Decidí regresar de inmediato al apartamento, examinar la maldita estatua y convencerme de una vez por todas de que era totalmente inanimada. Luego haría lo que debía hacer por Dora, desembarazarme del cadáver de su padre.

Tardé unos pocos minutos en llegar a la casa, subir la estrecha y oscura escalera posterior y entrar en el apartamento. Más que atemorizado, me sentía furioso, humillado y, al mismo tiempo, curiosamente excitado, como suelo sentirme ante lo desconocido.

El apartamento apestaba a cadáver, a sangre derramada.

No oí ni presentí nada. Entré en una pequeña estancia que antiguamente había sido una cocina y que aún conservaba algunos utensilios de la época en que el mortal que había muerto mantenía relaciones con su enamorado. Debajo del fregadero hallé una caja de bolsas de basura de color verde, precisamente lo que andaba buscando para ocultar el cadáver.

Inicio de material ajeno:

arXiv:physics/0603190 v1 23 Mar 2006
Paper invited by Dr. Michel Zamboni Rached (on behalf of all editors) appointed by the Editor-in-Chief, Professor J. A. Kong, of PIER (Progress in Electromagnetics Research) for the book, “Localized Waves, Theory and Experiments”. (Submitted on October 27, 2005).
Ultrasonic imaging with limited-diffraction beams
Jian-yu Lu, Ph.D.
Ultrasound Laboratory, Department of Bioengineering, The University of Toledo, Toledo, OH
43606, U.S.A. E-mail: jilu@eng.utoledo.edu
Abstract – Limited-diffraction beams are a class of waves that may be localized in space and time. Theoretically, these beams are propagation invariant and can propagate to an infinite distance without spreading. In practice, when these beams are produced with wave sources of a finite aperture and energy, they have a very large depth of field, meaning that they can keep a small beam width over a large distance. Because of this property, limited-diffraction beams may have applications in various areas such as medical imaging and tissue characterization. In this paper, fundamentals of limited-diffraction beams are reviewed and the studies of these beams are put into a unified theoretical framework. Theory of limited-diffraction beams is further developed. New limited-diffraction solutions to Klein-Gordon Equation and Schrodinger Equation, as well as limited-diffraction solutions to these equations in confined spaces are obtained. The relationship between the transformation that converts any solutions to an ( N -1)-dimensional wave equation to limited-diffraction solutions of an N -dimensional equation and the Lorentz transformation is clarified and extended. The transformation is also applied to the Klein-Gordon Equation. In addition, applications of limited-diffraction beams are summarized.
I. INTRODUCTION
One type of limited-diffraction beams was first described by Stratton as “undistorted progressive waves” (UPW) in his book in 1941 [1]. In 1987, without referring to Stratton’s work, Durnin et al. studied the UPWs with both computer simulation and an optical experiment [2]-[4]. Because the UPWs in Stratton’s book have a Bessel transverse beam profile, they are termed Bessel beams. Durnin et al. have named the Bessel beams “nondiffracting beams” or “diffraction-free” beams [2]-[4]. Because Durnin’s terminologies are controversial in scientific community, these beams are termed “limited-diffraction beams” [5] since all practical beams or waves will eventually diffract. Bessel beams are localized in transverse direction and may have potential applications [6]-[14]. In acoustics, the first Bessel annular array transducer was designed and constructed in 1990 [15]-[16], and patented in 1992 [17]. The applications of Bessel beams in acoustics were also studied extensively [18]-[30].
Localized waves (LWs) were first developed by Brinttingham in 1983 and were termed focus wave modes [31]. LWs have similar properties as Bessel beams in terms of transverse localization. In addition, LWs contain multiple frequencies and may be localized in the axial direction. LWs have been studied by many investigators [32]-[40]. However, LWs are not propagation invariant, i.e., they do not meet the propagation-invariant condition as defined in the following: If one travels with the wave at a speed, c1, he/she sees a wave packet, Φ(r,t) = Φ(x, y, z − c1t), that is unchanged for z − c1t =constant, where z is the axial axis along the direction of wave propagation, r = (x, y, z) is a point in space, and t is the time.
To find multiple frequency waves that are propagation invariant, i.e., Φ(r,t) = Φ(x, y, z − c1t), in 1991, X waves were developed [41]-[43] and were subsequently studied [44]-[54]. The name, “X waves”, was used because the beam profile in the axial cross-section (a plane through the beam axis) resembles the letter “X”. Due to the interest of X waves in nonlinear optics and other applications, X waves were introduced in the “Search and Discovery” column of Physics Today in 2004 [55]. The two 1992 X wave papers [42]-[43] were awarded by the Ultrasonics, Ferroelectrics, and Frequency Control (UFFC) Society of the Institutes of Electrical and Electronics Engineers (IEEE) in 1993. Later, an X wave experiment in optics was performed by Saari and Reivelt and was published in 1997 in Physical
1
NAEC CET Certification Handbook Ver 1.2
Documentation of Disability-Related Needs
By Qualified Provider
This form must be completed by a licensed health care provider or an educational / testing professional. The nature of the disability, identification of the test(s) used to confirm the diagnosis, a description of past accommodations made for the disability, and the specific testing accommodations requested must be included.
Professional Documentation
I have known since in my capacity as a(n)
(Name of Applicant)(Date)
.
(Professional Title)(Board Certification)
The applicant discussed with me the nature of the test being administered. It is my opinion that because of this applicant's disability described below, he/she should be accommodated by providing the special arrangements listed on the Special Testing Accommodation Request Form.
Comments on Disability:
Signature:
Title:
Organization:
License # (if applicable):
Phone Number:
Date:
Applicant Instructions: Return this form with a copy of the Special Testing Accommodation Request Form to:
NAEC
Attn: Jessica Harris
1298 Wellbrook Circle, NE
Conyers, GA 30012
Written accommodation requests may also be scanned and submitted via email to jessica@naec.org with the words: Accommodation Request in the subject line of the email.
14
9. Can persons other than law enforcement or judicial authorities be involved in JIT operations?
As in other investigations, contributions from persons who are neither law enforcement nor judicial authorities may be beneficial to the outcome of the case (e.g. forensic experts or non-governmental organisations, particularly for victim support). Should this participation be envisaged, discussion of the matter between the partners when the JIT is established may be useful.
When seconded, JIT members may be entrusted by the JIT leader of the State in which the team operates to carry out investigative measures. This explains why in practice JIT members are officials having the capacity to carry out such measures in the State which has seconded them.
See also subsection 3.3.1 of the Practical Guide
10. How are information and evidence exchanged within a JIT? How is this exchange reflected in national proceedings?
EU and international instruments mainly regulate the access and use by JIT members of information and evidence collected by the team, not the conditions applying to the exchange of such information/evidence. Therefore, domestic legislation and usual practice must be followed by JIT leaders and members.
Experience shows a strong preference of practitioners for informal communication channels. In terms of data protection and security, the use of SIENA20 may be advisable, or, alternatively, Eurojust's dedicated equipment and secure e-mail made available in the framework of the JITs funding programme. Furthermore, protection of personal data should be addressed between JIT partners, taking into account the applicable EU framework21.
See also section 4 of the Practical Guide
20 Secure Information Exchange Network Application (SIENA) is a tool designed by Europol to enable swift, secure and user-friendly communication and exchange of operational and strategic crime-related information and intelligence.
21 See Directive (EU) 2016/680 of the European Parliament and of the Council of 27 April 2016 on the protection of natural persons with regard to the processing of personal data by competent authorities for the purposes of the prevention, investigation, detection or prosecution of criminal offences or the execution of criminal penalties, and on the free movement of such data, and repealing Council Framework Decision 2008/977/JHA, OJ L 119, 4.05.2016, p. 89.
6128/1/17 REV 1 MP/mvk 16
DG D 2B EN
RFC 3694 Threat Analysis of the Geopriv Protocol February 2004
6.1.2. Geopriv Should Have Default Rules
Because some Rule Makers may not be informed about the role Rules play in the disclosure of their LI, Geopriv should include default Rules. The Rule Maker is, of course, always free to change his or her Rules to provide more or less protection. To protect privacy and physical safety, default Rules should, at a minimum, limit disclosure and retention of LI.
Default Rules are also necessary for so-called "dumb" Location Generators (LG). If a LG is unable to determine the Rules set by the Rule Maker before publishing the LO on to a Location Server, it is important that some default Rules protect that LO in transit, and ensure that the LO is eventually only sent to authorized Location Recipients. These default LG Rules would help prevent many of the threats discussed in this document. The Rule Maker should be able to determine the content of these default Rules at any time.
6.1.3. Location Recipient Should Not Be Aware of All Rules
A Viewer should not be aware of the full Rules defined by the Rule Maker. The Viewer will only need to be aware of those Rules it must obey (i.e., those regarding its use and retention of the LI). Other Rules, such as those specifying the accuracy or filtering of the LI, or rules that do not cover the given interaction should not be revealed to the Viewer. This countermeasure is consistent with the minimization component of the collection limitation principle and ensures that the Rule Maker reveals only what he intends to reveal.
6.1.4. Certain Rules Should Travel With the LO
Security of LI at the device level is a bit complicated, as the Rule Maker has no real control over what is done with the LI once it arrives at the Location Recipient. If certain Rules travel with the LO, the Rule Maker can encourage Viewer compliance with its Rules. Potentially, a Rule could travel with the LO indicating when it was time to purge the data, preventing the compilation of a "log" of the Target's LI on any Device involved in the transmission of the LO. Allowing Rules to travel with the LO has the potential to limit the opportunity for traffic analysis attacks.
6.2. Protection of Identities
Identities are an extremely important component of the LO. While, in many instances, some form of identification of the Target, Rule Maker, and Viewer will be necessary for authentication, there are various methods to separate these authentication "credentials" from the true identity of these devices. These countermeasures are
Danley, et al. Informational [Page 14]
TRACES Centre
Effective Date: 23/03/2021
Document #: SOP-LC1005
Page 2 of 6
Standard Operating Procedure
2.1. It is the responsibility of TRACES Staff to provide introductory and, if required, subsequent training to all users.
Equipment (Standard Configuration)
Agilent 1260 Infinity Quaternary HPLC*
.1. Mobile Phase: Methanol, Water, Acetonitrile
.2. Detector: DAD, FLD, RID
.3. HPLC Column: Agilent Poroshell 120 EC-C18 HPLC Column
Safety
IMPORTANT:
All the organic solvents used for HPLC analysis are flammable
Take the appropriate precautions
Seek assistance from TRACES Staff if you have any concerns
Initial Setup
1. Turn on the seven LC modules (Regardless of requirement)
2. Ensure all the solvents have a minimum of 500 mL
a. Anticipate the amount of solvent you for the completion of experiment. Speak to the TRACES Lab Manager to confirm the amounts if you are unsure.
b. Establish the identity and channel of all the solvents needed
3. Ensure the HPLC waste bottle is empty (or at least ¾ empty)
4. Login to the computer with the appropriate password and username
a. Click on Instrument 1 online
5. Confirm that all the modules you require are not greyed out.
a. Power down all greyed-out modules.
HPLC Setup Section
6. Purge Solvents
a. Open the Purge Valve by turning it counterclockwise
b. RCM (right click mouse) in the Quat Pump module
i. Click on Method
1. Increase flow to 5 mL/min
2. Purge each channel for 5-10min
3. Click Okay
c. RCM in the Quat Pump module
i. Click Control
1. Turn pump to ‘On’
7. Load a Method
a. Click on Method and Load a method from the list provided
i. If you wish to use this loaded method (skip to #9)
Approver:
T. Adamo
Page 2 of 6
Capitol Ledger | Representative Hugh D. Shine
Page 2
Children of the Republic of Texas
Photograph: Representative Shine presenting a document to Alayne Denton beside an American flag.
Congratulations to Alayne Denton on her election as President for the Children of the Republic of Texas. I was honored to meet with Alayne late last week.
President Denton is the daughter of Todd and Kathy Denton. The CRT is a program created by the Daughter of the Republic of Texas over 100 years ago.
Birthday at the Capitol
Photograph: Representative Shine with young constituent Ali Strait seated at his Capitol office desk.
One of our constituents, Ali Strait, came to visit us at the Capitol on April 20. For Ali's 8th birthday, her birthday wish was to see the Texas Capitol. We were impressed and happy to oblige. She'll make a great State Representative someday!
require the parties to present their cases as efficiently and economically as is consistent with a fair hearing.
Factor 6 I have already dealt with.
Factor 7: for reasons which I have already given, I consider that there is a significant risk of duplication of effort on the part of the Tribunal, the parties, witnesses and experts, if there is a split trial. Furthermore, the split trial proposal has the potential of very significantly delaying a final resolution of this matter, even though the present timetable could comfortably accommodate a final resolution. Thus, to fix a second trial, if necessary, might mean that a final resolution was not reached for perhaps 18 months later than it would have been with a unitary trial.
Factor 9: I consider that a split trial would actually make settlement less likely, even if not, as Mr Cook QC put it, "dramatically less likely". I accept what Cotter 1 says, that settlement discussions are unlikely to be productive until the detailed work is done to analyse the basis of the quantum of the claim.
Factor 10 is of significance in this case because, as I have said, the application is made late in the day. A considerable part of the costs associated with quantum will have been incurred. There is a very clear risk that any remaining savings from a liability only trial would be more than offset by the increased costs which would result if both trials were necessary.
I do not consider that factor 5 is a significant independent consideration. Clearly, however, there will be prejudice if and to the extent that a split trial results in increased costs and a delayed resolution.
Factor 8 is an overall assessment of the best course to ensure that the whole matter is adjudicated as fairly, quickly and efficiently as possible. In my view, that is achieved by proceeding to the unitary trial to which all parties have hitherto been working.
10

De pronto recordé que mi víctima había ocultado también el cadáver de su esposa Terry en una bolsa de basura; yo lo había visto y olido mientras le chupaba la sangre, de modo que había sido él mismo quien me había proporcionado la idea.

Vi unos tenedores y cuchillos, pero nada que me permitiera realizar un buen trabajo quirúrgico o artístico. Cogí el cuchillo más grande que encontré, de acero inoxidable, entré decidido en el cuarto de estar y me planté delante de la gigantesca estatua.

Las lámparas halógenas todavía estaban encendidas y proyectaban su potente luz sobre los objetos que se hallaban diseminados por la habitación.

Miré la estatua, el ángel con patas de macho cabrío.

Eres un idiota, Lestat.

Me acerqué a la estatua y la analicé de forma objetiva. Probablemente no pertenecía al siglo diecisiete, sino que era actual, hecha a mano, sí, pero con la perfección de los objetos contemporáneos. El rostro mostraba la sublime expresión de un ser malvado, feroz, con patas de macho cabrío y unos ojos como los de los santos y pecadores de Blake, rebosantes de inocencia e ira.

De golpe sentí el deseo de llevármela a mi casa de Nueva Orleans, como recuerdo del terror que había experimentado y que casi me había obligado a postrarme de rodillas a sus pies. La estatua se alzaba fría y solemne ante mí. En cuanto descubrieran la muerte de mi víctima confiscarían todas esas reliquias. Ese era el motivo por el que el padre de Dora, temiendo que sus tesoros pasaran a manos extrañas, había intentado convencer a su hija de que las aceptara como legado.

La frágil y menuda Dora se había vuelto de espaldas a él y había roto a llorar desconsoladamente, abrumada por el dolor, la angustia y la impotencia, incapaz de complacer a la persona que más quería en el mundo.